STATED TASK>
Answer these questions from the rml-knn documentation below:
1. Which package provides the functions classify, cross-classify, and partitioned-test-classify?
2. In the example, what value did the classifier return for the individual labeled "Iris-versicolor"?
3. Into how many fuzzy sets does fuzzification map the original values of an input feature?

SOURCE EXCERPT>
● ● ● ● ● ● ●

Racket Machine Learning — K-Nearest Neighbors
1 Module rml-knn/  classifier
make-knn-classifier
nearest-k
1.1 Data Transformations
fuzzify
1.0

Racket Machine Learning — K-Nearest Neighbors

Simon Johnston <[email protected]>

This package provides an implementation of the k-Nearest Neighbors algorithm for classification. It provides both a straightforward classifier function that takes a data set and an individual and returns the set of predicted classifier values for that individual.

The classifier function provided by this module can be used by the higher-order classification functions classify, cross-classify, and partitioned-test-classify provided by the package rml-core.

For more information on the k-NN algorithm, see Wikipedia and Scholar.

1 Module rml-knn/classifier

 (require rml-knn/classifier) package: rml-knn

This package contains the procedures that implement the k-NN classifier itself. The classifier function returned from make-knn-classifier will in turn provide a list of classifiervalues predicted for an individual. Alternately, the nearest-k function will provide the set of closest neighbors that the classifier uses.

Examples:
> (require rml/data rml/individual rml-knn/classifier)
> (define iris-data
    (load-data-set (path->string (collection-file-path
                                   "test/iris_training_data.csv" "rml"))
                   'csv
                   (list
                     (make-feature "sepal-length" #:index 0)
                     (make-feature "sepal-width" #:index 1)
                     (make-feature "petal-length" #:index 2)
                     (make-feature "petal-width" #:index 3)
                     (make-classifier "classification" #:index 4))))
> (define an-iris
    (make-individual #:data-set iris-data
                     "sepal-length" 6.3
                     "sepal-width" 2.5
                     "petal-length" 4.9
                     "petal-width" 1.5
                     "classification" "Iris-versicolor"))
> (define classify (make-knn-classifier 5))
> (classify iris-data default-partition an-iris)

'("Iris-virginica")

The code block above demonstrates the classifier by constructing an individual and classifying it against the loaded data-set. Note that in this example the classifier returned Iris-virginica, whereas the individual was labeled as Iris-versicolor.

constructor

(make-knn-classifier k)  classifier/c

  k : exact-positive-integer?
This procedure will produce a classifier function that conforms to the classifier/c contract. The resulting function returns a list of classifier values predicted for the provided individual based on the k-nearest neighbors in dataset.

procedure

(nearest-k dataset partition individual k)  list?

  dataset : data-set?
  partition : exact-nonnegative-integer?
  individual : individual?
  k : exact-positive-integer?
This procedure will return the k nearest neighbors to the provided individual in dataset.

1.1 Data Transformations

transform

(fuzzify features)  data-set?

  features : (listof string?)
Attempts to improve the accuracy of classification by mapping values into membership sets. This is sometimes known as Fuzzy k-Nearest Neighbors, or FkNN

From Scholarpedia:

… is a transformation which exploits uncertainty in feature values in order to increase classification performance. Fuzzification replaces the original features by mapping original values of an input feature into 3 fuzzy sets representing linguistic membership functions in order to facilitate the semantic interpretation of each fuzzy set }

● ● ● ● ● ● ●

(Dataset records)
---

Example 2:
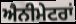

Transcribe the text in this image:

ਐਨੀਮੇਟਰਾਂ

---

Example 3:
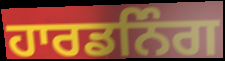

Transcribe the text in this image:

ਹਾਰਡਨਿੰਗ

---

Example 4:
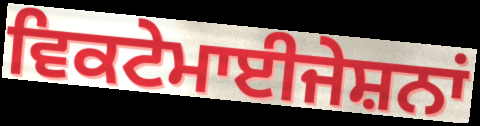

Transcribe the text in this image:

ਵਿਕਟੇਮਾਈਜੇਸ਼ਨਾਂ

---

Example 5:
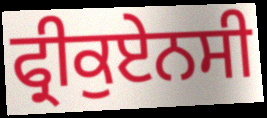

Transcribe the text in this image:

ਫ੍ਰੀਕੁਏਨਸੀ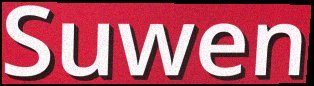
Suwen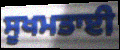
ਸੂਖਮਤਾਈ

● ● ● ● ● ● ●

OUTPUT OF THE TASK>
1. rml-core
2. Iris-virginica
3. Three